Frank Consola, known as “the walking encyclopedia of jazz,” was born in Brooklyn, New York, but a move to Philadelphia in the late 50's put him in one of the most influential cities for R&B and Rock & Roll. He didn't catch the jazz bug until 1963 when a romance interest played a record by Herbie Mann at the Village Gate. From that moment on, he was hooked, forgot about the girl, and went crazy buying jazz records. Philly was strong on jazz in the 60's with great clubs like Peps and The Showboat, where Frank saw many of the legends in person, including Miles, Monk, Bill Evans, and Mingus, Roland Kirk, Sun Ra and Charles Mingus.

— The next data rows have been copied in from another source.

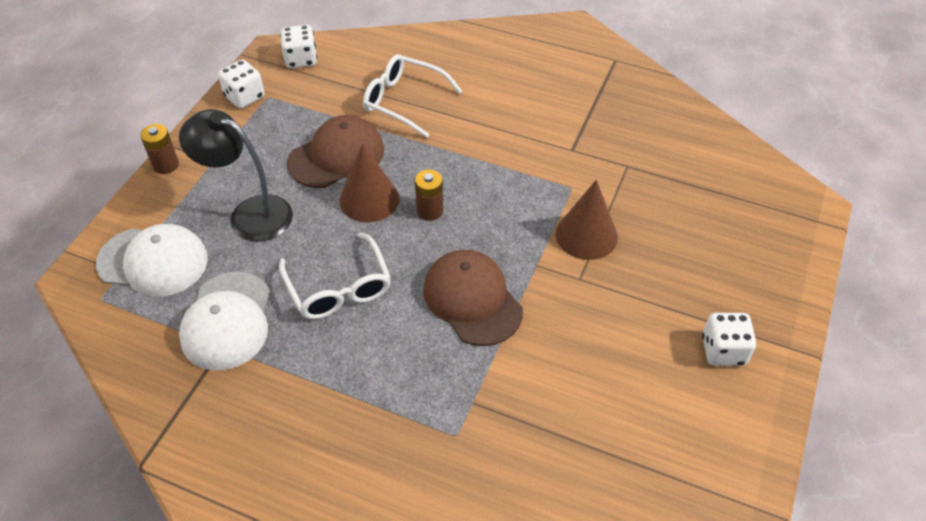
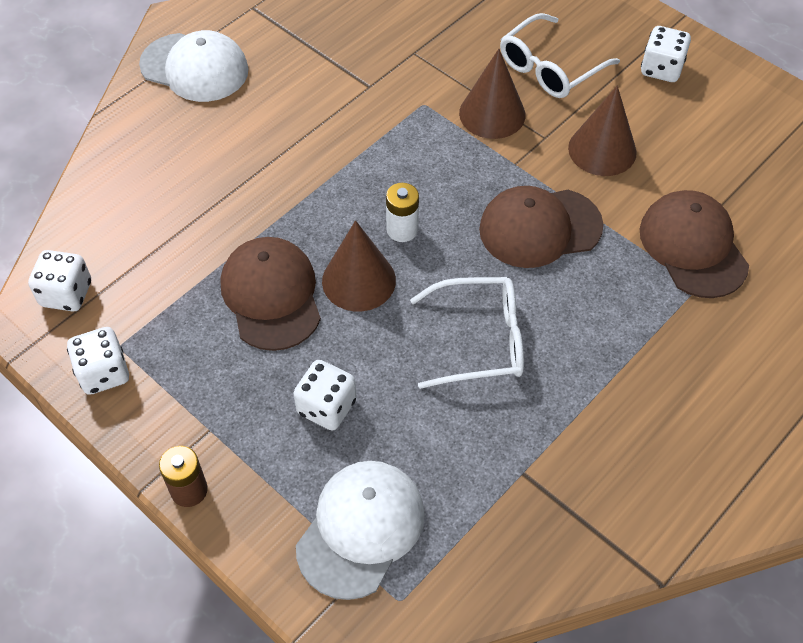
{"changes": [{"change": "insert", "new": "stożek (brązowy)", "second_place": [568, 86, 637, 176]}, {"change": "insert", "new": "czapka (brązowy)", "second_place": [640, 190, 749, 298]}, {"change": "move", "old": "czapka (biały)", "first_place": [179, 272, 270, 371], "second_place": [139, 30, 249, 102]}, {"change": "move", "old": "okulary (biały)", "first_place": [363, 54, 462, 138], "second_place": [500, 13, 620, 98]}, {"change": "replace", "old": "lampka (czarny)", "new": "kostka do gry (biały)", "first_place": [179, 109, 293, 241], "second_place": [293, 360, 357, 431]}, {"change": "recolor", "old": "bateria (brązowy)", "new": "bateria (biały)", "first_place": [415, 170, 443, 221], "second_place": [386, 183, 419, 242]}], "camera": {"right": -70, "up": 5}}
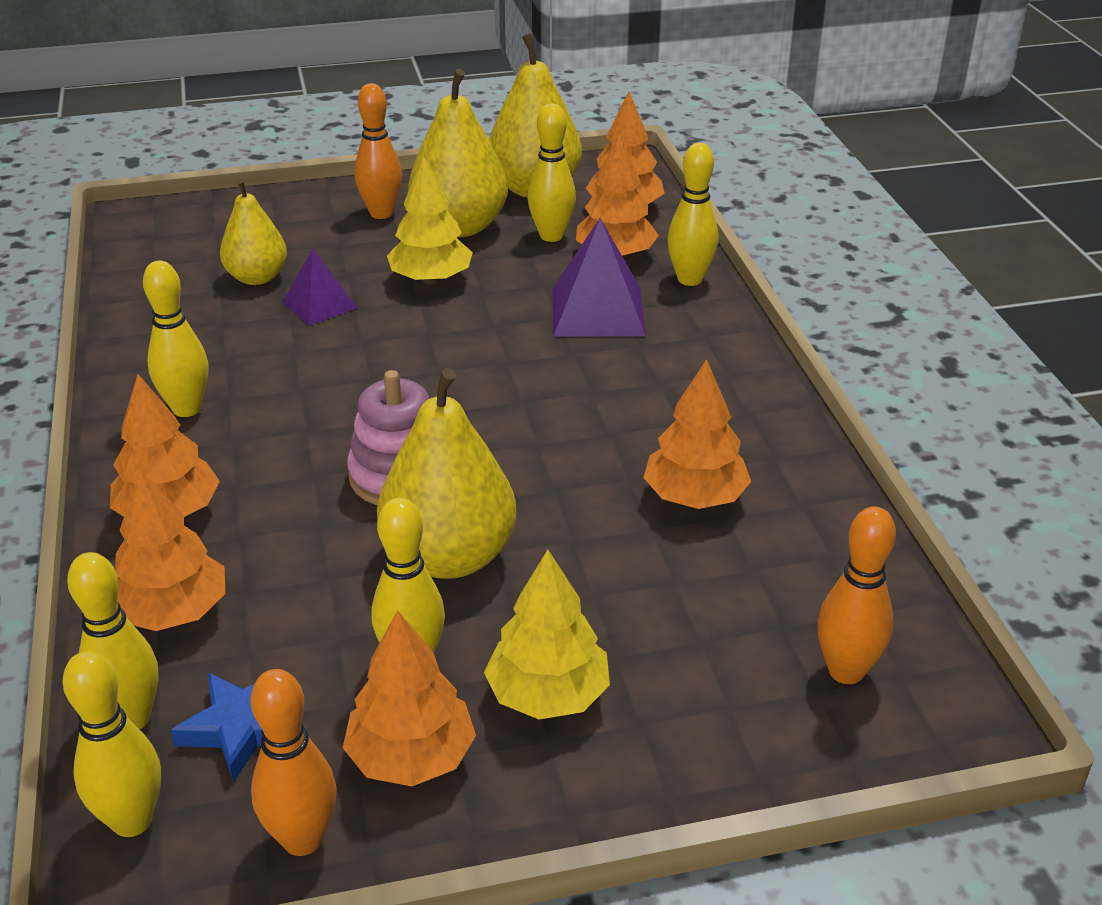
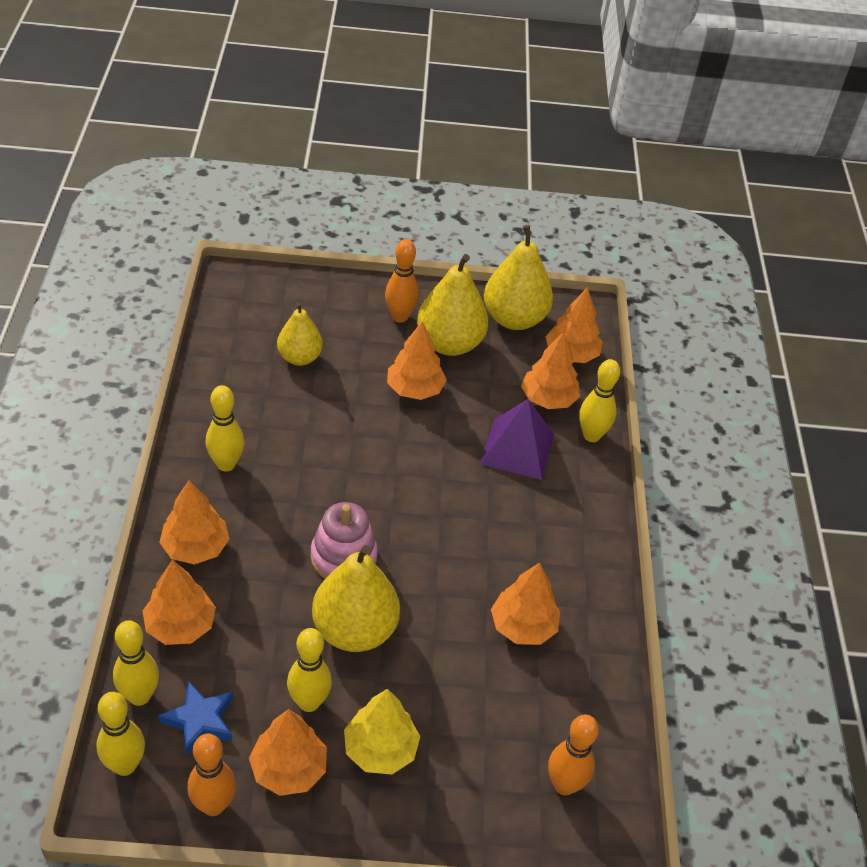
{"changes": [{"change": "delete", "old": "piramida (fioletowy)", "first_place": [282, 249, 357, 326]}, {"change": "delete", "old": "kręgiel (żółty)", "first_place": [527, 103, 576, 242]}, {"change": "recolor", "old": "drzewko (żółty)", "new": "drzewko (pomarańczowy)", "first_place": [387, 156, 473, 284], "second_place": [387, 321, 447, 400]}], "camera": {"right": 10, "up": 10}}
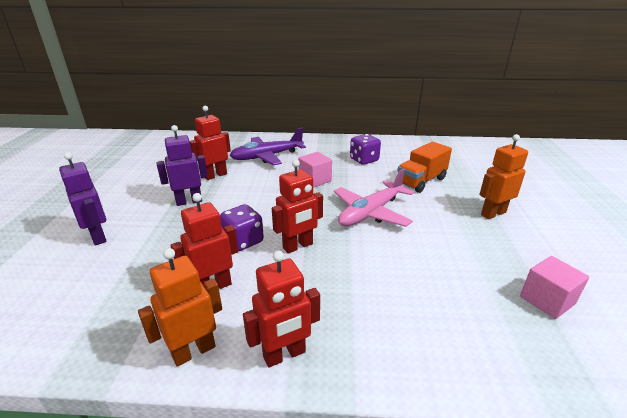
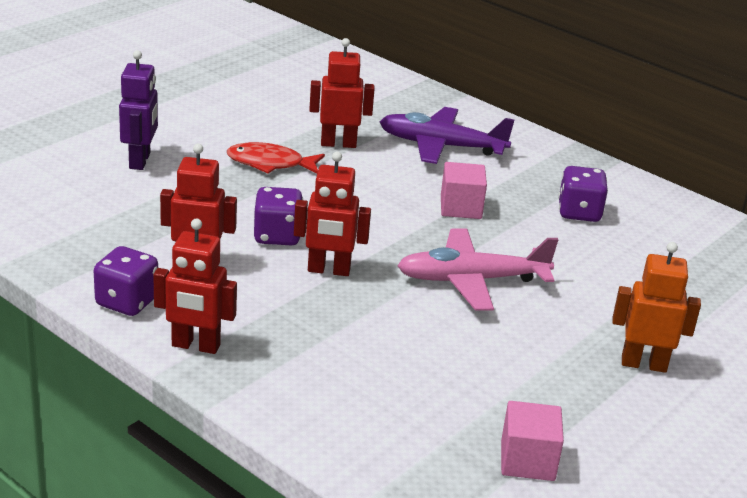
{"changes": [{"change": "delete", "old": "ciężarówka (pomarańczowy)", "first_place": [397, 142, 452, 193]}, {"change": "replace", "old": "robot (pomarańczowy)", "new": "kostka do gry (fioletowy)", "first_place": [138, 248, 222, 367], "second_place": [94, 246, 158, 316]}, {"change": "replace", "old": "robot (fioletowy)", "new": "ryba (czerwony)", "first_place": [157, 125, 208, 206], "second_place": [227, 142, 325, 174]}], "camera": {"right": 35, "up": 0}}
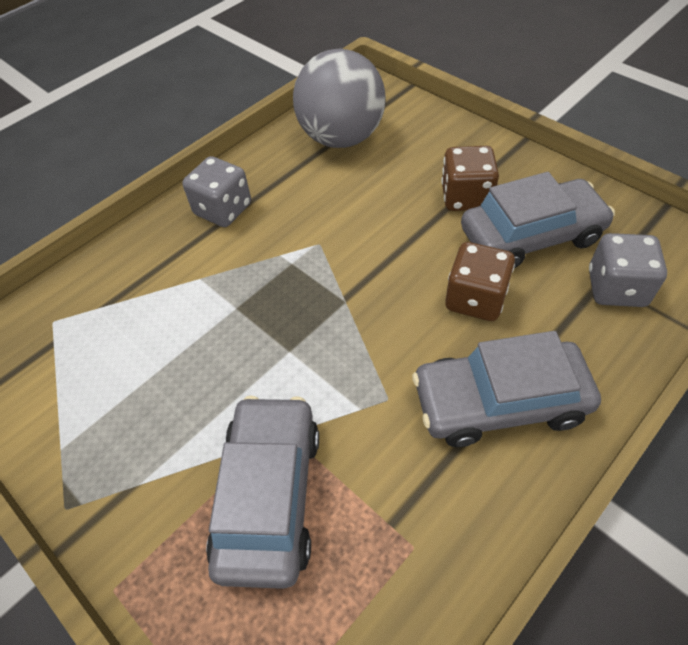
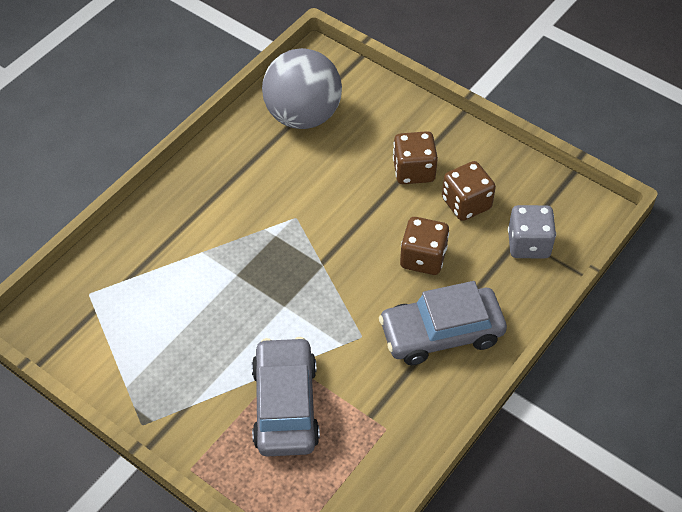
{"changes": [{"change": "delete", "old": "kostka do gry (szary)", "first_place": [182, 156, 251, 227]}, {"change": "replace", "old": "samochód (szary)", "new": "kostka do gry (brązowy)", "first_place": [461, 172, 615, 268], "second_place": [442, 161, 496, 221]}], "camera": {"right": -10, "up": 0}}
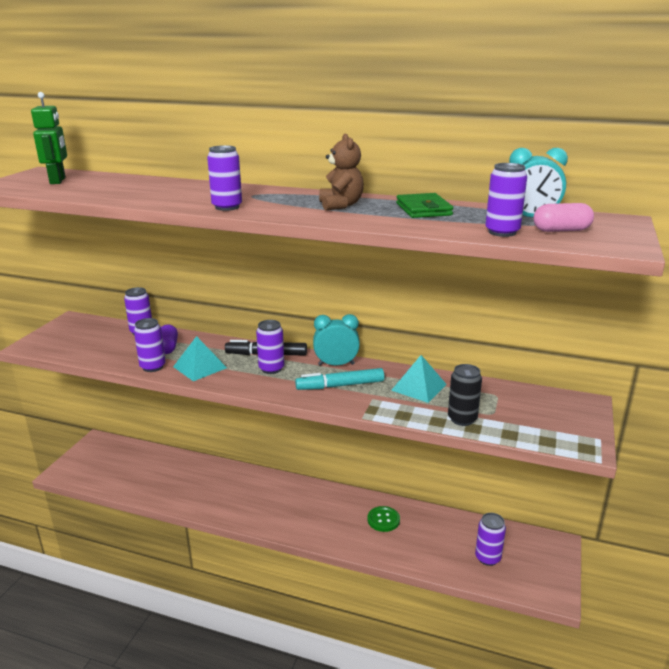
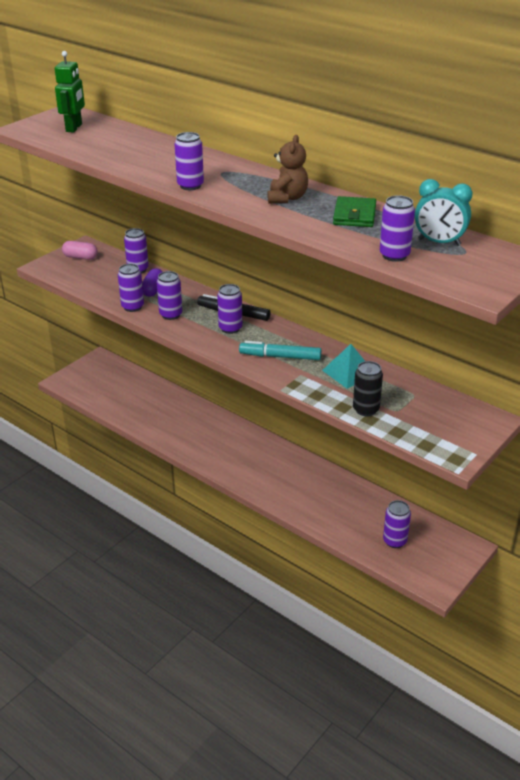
{"changes": [{"change": "delete", "old": "budzik (turkusowy)", "first_place": [313, 314, 360, 366]}, {"change": "delete", "old": "guzik (zielony)", "first_place": [368, 506, 400, 532]}, {"change": "move", "old": "kapsułka (różowy)", "first_place": [533, 203, 594, 232], "second_place": [62, 241, 98, 260]}, {"change": "replace", "old": "piramida (turkusowy)", "new": "puszka (fioletowy)", "first_place": [173, 336, 227, 381], "second_place": [157, 271, 182, 320]}], "camera": {"right": 20, "up": 10}}
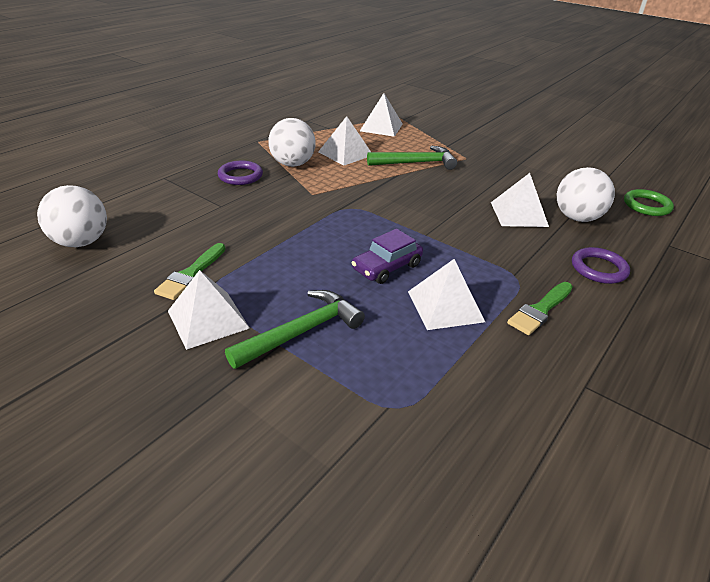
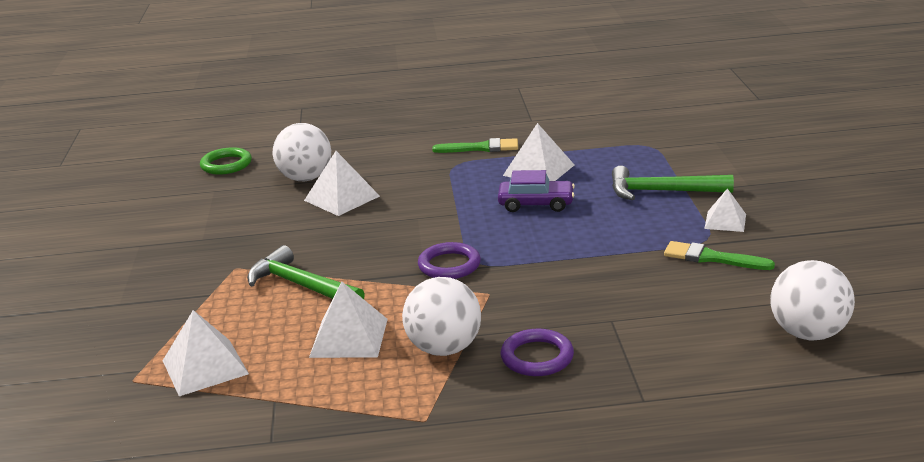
{"changes": [{"change": "move", "old": "pierścień (fioletowy)", "first_place": [572, 247, 630, 284], "second_place": [418, 242, 481, 279]}, {"change": "rotate", "old": "pędzel (zielony)", "first_place": [154, 243, 226, 300], "second_place": [664, 241, 775, 270], "degrees": -135}, {"change": "resize", "old": "piramida (biały)", "first_place": [168, 270, 249, 350], "second_place": [704, 188, 746, 232], "factor": 0.64}], "camera": {"right": -130, "up": -10}}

A job offer brought Frank to Miami in 1982 where he discovered WDNA. Becoming sort of a station groupie, he befriended the hosts and programmers and eventually began guest-hosting their shows . By this time, Frank was deeper into the jazz spectrum, from mainstream to the avant-gard, from blues, R&B, and progressive rock to soul and latin music. In 1989, he began hosting jazz once a week as a volunteer in the afternoon. This led to the daily morning show which is now the longest running jazz show in Miami.
Frank has seen jazz constantly re-invent itself and his passion for it continues today.